== DATA EXCERPTS
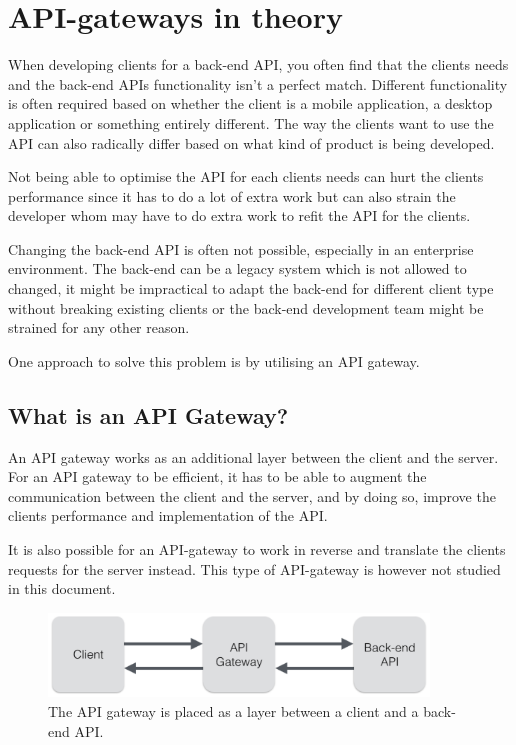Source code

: \documentclass{cslthse-msc}
\begin{document}
\chapter{API-gateways in theory}
When developing clients for a back-end API, you often find that the clients needs and the back-end APIs functionality isn't a perfect match. Different functionality is often required based on whether the client is a mobile application, a desktop application or something entirely different. The way the clients want to use the API can also radically differ based on what kind of product is being developed.

Not being able to optimise the API for each clients needs can hurt the clients performance since it has to do a lot of extra work but can also strain the developer whom may have to do extra work to refit the API for the clients.

Changing the back-end API is often not possible, especially in an enterprise environment. The back-end can be a legacy system which is not allowed to changed, it might be impractical to adapt the back-end for different client type without breaking existing clients or the back-end development team might be strained for any other reason.

One approach to solve this problem is by utilising an API gateway.

\section{What is an API Gateway?}
An API gateway works as an additional layer between the client and the server. For an API gateway to be efficient, it has to be able to augment the communication between the client and the server, and by doing so, improve the clients performance and implementation of the API.

It is also possible for an API-gateway to work in reverse and translate the clients requests for the server instead. This type of API-gateway is however not studied in this document.

\begin{figure}[H]
  \centering
    \begin{center}
      \includegraphics[width=0.9\textwidth]{images/api_gateway.png}
    \end{center}
  \caption{The API gateway is placed as a layer between a client and a back-end API.}
\end{figure}
\end{document}
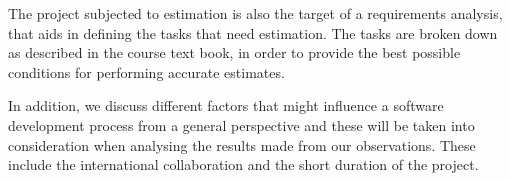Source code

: The project subjected to estimation is also the target of a requirements analysis, that aids in defining the tasks that need estimation. The tasks are broken down as described in the course text book, in order to provide the best possible conditions for performing accurate estimates.

In addition, we discuss different factors that might influence a software development process from a general perspective and these will be taken into consideration when analysing the results made from our observations. These include the international collaboration and the short duration of the project. \\


 



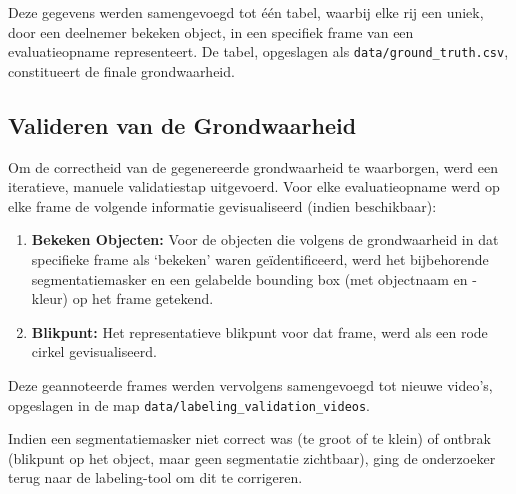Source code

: Deze gegevens werden samengevoegd tot één tabel, waarbij elke rij een uniek, door een deelnemer bekeken object, 
in een specifiek frame van een evaluatieopname representeert. 
De tabel, opgeslagen als \texttt{data/ground\_truth.csv}, constitueert de finale grondwaarheid.

\subsection{Valideren van de Grondwaarheid}

Om de correctheid van de gegenereerde grondwaarheid te waarborgen, werd een iteratieve, manuele validatiestap uitgevoerd.
Voor elke evaluatieopname werd op elke frame de volgende informatie gevisualiseerd (indien beschikbaar):
\begin{enumerate}
  \item \textbf{Bekeken Objecten:} Voor de objecten die volgens de grondwaarheid in dat specifieke frame als `bekeken' 
  waren geïdentificeerd, werd het bijbehorende segmentatiemasker en een gelabelde bounding box (met objectnaam en -kleur) op het frame getekend.
  \item \textbf{Blikpunt:} Het representatieve blikpunt voor dat frame, werd als een rode cirkel gevisualiseerd.
\end{enumerate}
Deze geannoteerde frames werden vervolgens samengevoegd tot nieuwe video's, opgeslagen in de map \texttt{data/labeling\_validation\_videos}. 

Indien een segmentatiemasker niet correct was (te groot of te klein) of ontbrak (blikpunt op het object, maar geen segmentatie zichtbaar),
ging de onderzoeker terug naar de labeling-tool om dit te corrigeren.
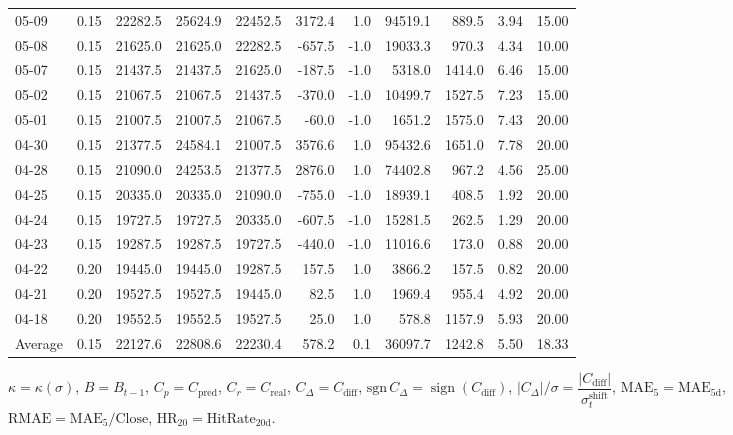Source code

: \begin{threeparttable}
{\begin{tabular}{lrrrrrrrrrr}
05-09 & 0.15 & 22282.5 & 25624.9 & 22452.5 & 3172.4 & 1.0 & 94519.1 & 889.5 & 3.94 & 15.00 \\
05-08 & 0.15 & 21625.0 & 21625.0 & 22282.5 & -657.5 & -1.0 & 19033.3 & 970.3 & 4.34 & 10.00 \\
05-07 & 0.15 & 21437.5 & 21437.5 & 21625.0 & -187.5 & -1.0 & 5318.0 & 1414.0 & 6.46 & 15.00 \\
05-02 & 0.15 & 21067.5 & 21067.5 & 21437.5 & -370.0 & -1.0 & 10499.7 & 1527.5 & 7.23 & 15.00 \\
05-01 & 0.15 & 21007.5 & 21007.5 & 21067.5 & -60.0 & -1.0 & 1651.2 & 1575.0 & 7.43 & 20.00 \\
04-30 & 0.15 & 21377.5 & 24584.1 & 21007.5 & 3576.6 & 1.0 & 95432.6 & 1651.0 & 7.78 & 20.00 \\
04-28 & 0.15 & 21090.0 & 24253.5 & 21377.5 & 2876.0 & 1.0 & 74402.8 & 967.2 & 4.56 & 25.00 \\
04-25 & 0.15 & 20335.0 & 20335.0 & 21090.0 & -755.0 & -1.0 & 18939.1 & 408.5 & 1.92 & 20.00 \\
04-24 & 0.15 & 19727.5 & 19727.5 & 20335.0 & -607.5 & -1.0 & 15281.5 & 262.5 & 1.29 & 20.00 \\
04-23 & 0.15 & 19287.5 & 19287.5 & 19727.5 & -440.0 & -1.0 & 11016.6 & 173.0 & 0.88 & 20.00 \\
04-22 & 0.20 & 19445.0 & 19445.0 & 19287.5 & 157.5 & 1.0 & 3866.2 & 157.5 & 0.82 & 20.00 \\
04-21 & 0.20 & 19527.5 & 19527.5 & 19445.0 & 82.5 & 1.0 & 1969.4 & 955.4 & 4.92 & 20.00 \\
04-18 & 0.20 & 19552.5 & 19552.5 & 19527.5 & 25.0 & 1.0 & 578.8 & 1157.9 & 5.93 & 20.00 \\
Average & 0.15 & 22127.6 & 22808.6 & 22230.4 & 578.2 & 0.1 & 36097.7 & 1242.8 & 5.50 & 18.33 \\
\bottomrule
\end{tabular}
}%
\begin{tablenotes}\footnotesize
\item $\kappa=\kappa(\sigma)$, $B=B_{t-1}$, $C_p=C_{\text{pred}}$, $C_r=C_{\text{real}}$, $C_\Delta=C_{\text{diff}}$, $\mathrm{sgn}\,C_\Delta=\operatorname{sign}(C_{\text{diff}})$, $|C_\Delta|/\sigma=\dfrac{|C_{\text{diff}}|}{\sigma_t^{\text{shift}}}$, $\mathrm{MAE}_5=\mathrm{MAE}_{5\text{d}}$, $\mathrm{RMAE}= \mathrm{MAE}_5 / \text{Close}$, $\mathrm{HR}_{20}=\mathrm{HitRate}_{20\text{d}}$.
\end{tablenotes}
\end{threeparttable}
\endgroup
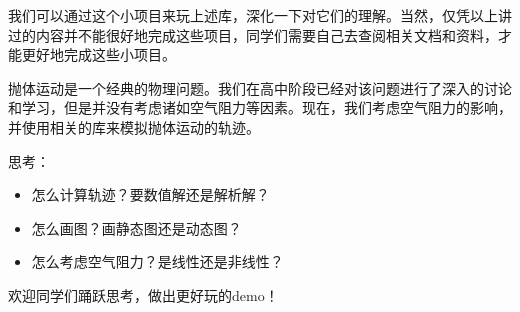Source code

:\documentclass[../main.tex]{subfiles}
\begin{document}
我们可以通过这个小项目来玩上述库，深化一下对它们的理解。当然，仅凭以上讲过的内容并不能很好地完成这些项目，同学们需要自己去查阅相关文档和资料，才能更好地完成这些小项目。

抛体运动是一个经典的物理问题。我们在高中阶段已经对该问题进行了深入的讨论和学习，但是并没有考虑诸如空气阻力等因素。现在，我们考虑空气阻力的影响，并使用相关的库来模拟抛体运动的轨迹。

思考：
\begin{itemize}
    \item 怎么计算轨迹？要数值解还是解析解？
    \item 怎么画图？画静态图还是动态图？
    \item 怎么考虑空气阻力？是线性还是非线性？
\end{itemize}

欢迎同学们踊跃思考，做出更好玩的demo！
\end{document}
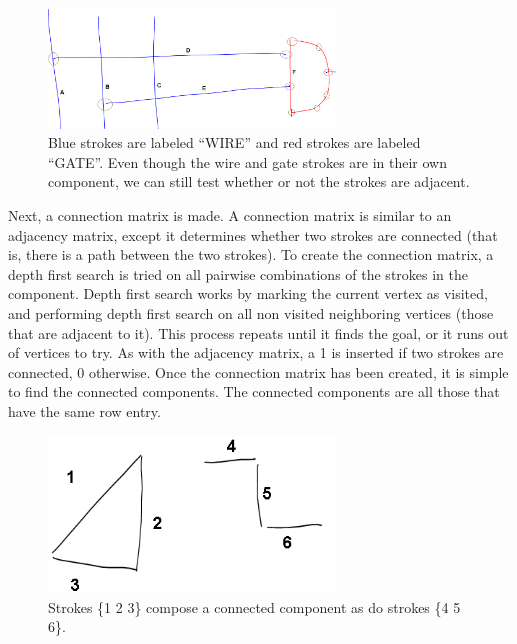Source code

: \documentclass[10pt]{acmsiggraph}               %
\begin{document}
\begin{figure}[h]
\centering
\includegraphics[width=3.0in]{adjacencies.png}%
\caption{Blue strokes are labeled ``WIRE'' and red strokes are labeled ``GATE''. 
Even though the wire and gate strokes are in their own component, we can still test whether or not the strokes are adjacent.}
\label{fig:adjacencies}
\end{figure}


Next, a connection matrix is made.
A connection matrix is similar to an adjacency matrix, except it determines whether two strokes are connected (that is, there is a path between the two strokes).
To create the connection matrix, a depth first search is tried on all pairwise combinations of the strokes in the component.
Depth first search works by marking the current vertex as visited, and performing depth first search on all non visited neighboring vertices (those that are adjacent to it).
This process repeats until it finds the goal, or it runs out of vertices to try.
As with the adjacency matrix, a 1 is inserted if two strokes are connected, 0 otherwise.
Once the connection matrix has been created, it is simple to find the connected components.
The connected components are all those that have the same row entry.


\begin{figure}[h]
\centering
\includegraphics[width=3.0in]{connections.png}%
\caption{Strokes \{1 2 3\} compose a connected component as do strokes \{4 5 6\}.}
\label{fig:connections}
\end{figure}
\end{document}

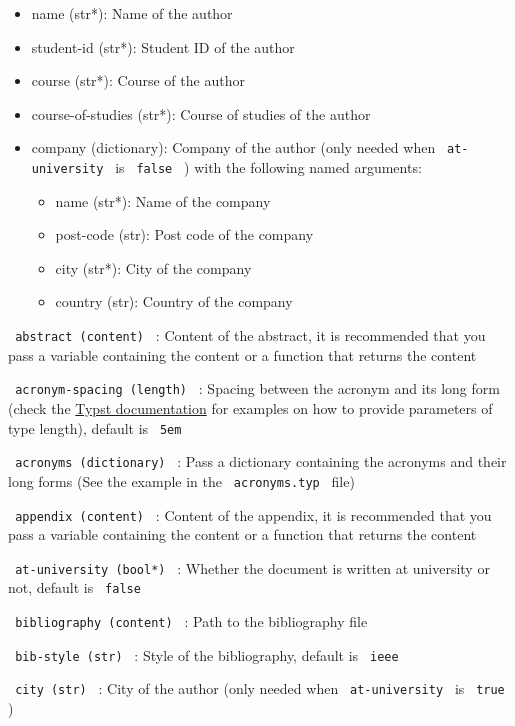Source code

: \begin{itemize}
\tightlist
\item
  name (str*): Name of the author
\item
  student-id (str*): Student ID of the author
\item
  course (str*): Course of the author
\item
  course-of-studies (str*): Course of studies of the author
\item
  company (dictionary): Company of the author (only needed when
  \texttt{\ at-university\ } is \texttt{\ false\ } ) with the following
  named arguments:

  \begin{itemize}
  \tightlist
  \item
    name (str*): Name of the company
  \item
    post-code (str): Post code of the company
  \item
    city (str*): City of the company
  \item
    country (str): Country of the company
  \end{itemize}
\end{itemize}

\texttt{\ abstract\ (content)\ } : Content of the abstract, it is
recommended that you pass a variable containing the content or a
function that returns the content

\texttt{\ acronym-spacing\ (length)\ } : Spacing between the acronym and
its long form (check the
\href{https://typst.app/docs/reference/layout/length/}{Typst
documentation} for examples on how to provide parameters of type
length), default is \texttt{\ 5em\ }

\texttt{\ acronyms\ (dictionary)\ } : Pass a dictionary containing the
acronyms and their long forms (See the example in the
\texttt{\ acronyms.typ\ } file)

\texttt{\ appendix\ (content)\ } : Content of the appendix, it is
recommended that you pass a variable containing the content or a
function that returns the content

\texttt{\ at-university\ (bool*)\ } : Whether the document is written at
university or not, default is \texttt{\ false\ }

\texttt{\ bibliography\ (content)\ } : Path to the bibliography file

\texttt{\ bib-style\ (str)\ } : Style of the bibliography, default is
\texttt{\ ieee\ }

\texttt{\ city\ (str)\ } : City of the author (only needed when
\texttt{\ at-university\ } is \texttt{\ true\ } )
====
- WHAT YOU NEED TO DO: Extract the lines exactly, please: the first line of the listing, the line with "When developing clients", and every line between them, but no pictures.

- RESULT FOR THIS EXERCISE:
Source code

: \documentclass{cslthse-msc}
\begin{document}
\chapter{API-gateways in theory}
When developing clients for a back-end API, you often find that the clients needs and the back-end APIs functionality isn't a perfect match. Different functionality is often required based on whether the client is a mobile application, a desktop application or something entirely different. The way the clients want to use the API can also radically differ based on what kind of product is being developed.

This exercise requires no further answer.